◆ **Problem requirements**: Revise the data starting at the beginning and ending at the line containing "29: (693, 113)", substituting "upper-left" for every occurrence of "top-left". Reproduce those lines in full with nothing else altered.

##### Entries supplied

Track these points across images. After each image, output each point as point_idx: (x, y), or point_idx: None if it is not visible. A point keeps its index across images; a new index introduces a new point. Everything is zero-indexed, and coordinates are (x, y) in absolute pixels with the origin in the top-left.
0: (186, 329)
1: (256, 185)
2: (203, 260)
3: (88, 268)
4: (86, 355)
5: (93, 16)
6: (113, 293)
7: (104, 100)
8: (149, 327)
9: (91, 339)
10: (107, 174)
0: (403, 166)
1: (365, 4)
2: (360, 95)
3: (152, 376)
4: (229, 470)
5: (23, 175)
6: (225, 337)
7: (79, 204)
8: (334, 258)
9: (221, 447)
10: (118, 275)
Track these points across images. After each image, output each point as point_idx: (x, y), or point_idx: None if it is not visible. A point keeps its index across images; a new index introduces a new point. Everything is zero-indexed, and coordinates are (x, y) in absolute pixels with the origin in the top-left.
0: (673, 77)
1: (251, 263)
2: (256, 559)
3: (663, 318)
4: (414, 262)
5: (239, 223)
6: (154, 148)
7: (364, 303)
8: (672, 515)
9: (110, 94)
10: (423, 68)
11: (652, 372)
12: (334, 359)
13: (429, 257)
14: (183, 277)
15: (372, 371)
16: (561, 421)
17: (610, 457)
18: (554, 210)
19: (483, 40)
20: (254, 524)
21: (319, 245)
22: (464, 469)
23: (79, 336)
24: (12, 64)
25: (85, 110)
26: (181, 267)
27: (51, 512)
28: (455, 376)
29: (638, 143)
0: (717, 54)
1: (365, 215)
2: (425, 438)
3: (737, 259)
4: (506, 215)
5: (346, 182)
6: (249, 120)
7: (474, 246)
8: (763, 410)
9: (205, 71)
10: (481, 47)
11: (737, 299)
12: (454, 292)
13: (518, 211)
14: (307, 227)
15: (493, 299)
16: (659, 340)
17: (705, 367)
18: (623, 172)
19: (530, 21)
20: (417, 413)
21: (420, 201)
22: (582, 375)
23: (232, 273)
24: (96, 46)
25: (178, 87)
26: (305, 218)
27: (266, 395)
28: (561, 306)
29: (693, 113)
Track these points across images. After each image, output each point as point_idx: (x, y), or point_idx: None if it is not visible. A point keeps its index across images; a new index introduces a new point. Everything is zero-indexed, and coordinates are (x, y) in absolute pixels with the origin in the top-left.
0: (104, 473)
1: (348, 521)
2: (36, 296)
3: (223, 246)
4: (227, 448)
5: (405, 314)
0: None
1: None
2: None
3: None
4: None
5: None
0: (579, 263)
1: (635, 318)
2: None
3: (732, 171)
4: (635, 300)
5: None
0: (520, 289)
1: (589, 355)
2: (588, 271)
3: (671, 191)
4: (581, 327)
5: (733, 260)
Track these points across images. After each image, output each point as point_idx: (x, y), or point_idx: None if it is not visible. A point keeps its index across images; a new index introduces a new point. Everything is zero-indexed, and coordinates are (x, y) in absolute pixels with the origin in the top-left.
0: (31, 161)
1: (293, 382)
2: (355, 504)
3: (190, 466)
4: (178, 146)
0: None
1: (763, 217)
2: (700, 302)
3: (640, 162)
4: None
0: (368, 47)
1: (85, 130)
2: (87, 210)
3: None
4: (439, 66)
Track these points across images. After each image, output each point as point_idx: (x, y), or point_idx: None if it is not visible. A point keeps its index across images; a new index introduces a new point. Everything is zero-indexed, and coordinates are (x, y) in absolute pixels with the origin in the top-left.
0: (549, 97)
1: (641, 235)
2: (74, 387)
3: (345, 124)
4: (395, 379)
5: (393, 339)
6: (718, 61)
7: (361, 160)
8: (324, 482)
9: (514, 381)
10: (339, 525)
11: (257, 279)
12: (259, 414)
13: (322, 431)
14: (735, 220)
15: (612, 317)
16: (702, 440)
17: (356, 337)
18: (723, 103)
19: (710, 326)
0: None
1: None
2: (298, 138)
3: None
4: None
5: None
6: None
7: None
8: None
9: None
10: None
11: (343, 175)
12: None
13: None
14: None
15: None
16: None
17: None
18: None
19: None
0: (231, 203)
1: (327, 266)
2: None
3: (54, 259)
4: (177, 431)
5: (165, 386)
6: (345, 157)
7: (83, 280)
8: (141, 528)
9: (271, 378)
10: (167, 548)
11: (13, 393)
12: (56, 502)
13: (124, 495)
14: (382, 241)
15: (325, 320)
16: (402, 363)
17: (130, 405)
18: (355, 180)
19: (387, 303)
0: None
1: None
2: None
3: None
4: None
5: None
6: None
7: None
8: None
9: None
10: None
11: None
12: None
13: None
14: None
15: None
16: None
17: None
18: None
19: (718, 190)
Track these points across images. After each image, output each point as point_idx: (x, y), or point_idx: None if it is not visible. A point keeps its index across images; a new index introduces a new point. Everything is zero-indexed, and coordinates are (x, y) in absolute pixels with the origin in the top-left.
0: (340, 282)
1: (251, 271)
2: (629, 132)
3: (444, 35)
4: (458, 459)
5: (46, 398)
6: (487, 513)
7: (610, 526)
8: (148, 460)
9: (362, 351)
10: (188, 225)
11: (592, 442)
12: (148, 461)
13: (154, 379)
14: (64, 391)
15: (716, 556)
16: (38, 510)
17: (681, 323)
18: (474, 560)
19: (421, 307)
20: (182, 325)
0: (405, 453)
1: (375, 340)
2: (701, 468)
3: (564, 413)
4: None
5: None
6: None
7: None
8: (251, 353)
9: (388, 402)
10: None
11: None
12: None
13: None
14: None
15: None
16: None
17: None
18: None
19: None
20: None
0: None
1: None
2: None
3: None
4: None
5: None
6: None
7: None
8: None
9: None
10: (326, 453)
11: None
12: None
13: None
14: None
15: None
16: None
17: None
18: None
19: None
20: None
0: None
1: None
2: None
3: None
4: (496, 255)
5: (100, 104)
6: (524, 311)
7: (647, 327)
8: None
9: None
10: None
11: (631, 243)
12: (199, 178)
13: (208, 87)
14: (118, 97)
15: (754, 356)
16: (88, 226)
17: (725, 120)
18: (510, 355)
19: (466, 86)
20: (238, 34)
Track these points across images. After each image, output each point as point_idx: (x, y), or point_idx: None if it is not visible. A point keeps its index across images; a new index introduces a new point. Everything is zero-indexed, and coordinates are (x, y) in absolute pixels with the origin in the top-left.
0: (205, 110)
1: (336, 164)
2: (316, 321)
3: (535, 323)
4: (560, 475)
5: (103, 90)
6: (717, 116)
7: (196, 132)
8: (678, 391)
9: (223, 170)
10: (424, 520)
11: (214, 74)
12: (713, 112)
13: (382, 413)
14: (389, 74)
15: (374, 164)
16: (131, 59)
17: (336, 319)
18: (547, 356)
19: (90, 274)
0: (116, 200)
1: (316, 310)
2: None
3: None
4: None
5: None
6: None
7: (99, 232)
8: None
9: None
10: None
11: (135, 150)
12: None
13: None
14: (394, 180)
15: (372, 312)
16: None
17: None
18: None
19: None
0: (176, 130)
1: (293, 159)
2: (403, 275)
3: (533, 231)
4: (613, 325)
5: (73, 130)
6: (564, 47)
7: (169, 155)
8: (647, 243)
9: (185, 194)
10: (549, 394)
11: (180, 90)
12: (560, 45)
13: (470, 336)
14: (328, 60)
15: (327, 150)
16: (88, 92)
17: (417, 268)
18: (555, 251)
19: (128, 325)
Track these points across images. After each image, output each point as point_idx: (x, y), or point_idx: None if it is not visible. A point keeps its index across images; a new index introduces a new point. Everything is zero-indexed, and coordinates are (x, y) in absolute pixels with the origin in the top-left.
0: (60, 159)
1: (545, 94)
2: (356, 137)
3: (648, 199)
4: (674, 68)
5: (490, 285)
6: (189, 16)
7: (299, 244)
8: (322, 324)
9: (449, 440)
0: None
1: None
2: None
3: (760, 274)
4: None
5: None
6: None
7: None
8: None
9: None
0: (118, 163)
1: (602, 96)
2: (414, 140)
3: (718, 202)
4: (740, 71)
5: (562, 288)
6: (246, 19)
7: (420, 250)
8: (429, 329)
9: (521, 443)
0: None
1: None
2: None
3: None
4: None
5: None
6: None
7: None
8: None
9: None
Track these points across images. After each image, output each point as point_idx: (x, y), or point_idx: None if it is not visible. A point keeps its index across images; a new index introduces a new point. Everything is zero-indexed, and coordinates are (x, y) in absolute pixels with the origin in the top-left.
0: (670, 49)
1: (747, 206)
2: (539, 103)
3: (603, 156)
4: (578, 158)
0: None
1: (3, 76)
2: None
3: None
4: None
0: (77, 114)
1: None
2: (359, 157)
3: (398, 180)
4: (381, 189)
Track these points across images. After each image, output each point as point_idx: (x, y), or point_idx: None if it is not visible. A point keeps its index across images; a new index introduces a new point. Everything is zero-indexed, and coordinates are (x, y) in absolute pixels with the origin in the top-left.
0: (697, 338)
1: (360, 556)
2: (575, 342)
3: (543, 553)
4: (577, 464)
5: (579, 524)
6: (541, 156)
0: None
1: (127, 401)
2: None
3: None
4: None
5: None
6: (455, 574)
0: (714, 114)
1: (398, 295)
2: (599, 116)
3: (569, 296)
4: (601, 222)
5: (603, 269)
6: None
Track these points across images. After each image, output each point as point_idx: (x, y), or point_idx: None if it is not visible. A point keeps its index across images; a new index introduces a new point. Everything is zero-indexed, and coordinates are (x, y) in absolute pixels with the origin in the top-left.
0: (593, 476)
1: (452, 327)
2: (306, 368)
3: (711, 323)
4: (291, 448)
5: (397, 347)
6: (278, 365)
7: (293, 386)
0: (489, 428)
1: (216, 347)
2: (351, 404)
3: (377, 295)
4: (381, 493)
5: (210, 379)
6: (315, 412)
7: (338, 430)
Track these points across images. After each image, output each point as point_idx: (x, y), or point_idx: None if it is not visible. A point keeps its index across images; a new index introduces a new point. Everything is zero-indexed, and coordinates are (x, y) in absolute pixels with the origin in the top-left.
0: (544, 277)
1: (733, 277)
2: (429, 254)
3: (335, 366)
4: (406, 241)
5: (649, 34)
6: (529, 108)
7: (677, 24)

##########

◆ **Final result**:
Track these points across images. After each image, output each point as point_idx: (x, y), or point_idx: None if it is not visible. A point keeps its index across images; a new index introduces a new point. Everything is zero-indexed, and coordinates are (x, y) in absolute pixels with the origin in the upper-left.
0: (186, 329)
1: (256, 185)
2: (203, 260)
3: (88, 268)
4: (86, 355)
5: (93, 16)
6: (113, 293)
7: (104, 100)
8: (149, 327)
9: (91, 339)
10: (107, 174)
0: (403, 166)
1: (365, 4)
2: (360, 95)
3: (152, 376)
4: (229, 470)
5: (23, 175)
6: (225, 337)
7: (79, 204)
8: (334, 258)
9: (221, 447)
10: (118, 275)
Track these points across images. After each image, output each point as point_idx: (x, y), or point_idx: None if it is not visible. A point keeps its index across images; a new index introduces a new point. Everything is zero-indexed, and coordinates are (x, y) in absolute pixels with the origin in the upper-left.
0: (673, 77)
1: (251, 263)
2: (256, 559)
3: (663, 318)
4: (414, 262)
5: (239, 223)
6: (154, 148)
7: (364, 303)
8: (672, 515)
9: (110, 94)
10: (423, 68)
11: (652, 372)
12: (334, 359)
13: (429, 257)
14: (183, 277)
15: (372, 371)
16: (561, 421)
17: (610, 457)
18: (554, 210)
19: (483, 40)
20: (254, 524)
21: (319, 245)
22: (464, 469)
23: (79, 336)
24: (12, 64)
25: (85, 110)
26: (181, 267)
27: (51, 512)
28: (455, 376)
29: (638, 143)
0: (717, 54)
1: (365, 215)
2: (425, 438)
3: (737, 259)
4: (506, 215)
5: (346, 182)
6: (249, 120)
7: (474, 246)
8: (763, 410)
9: (205, 71)
10: (481, 47)
11: (737, 299)
12: (454, 292)
13: (518, 211)
14: (307, 227)
15: (493, 299)
16: (659, 340)
17: (705, 367)
18: (623, 172)
19: (530, 21)
20: (417, 413)
21: (420, 201)
22: (582, 375)
23: (232, 273)
24: (96, 46)
25: (178, 87)
26: (305, 218)
27: (266, 395)
28: (561, 306)
29: (693, 113)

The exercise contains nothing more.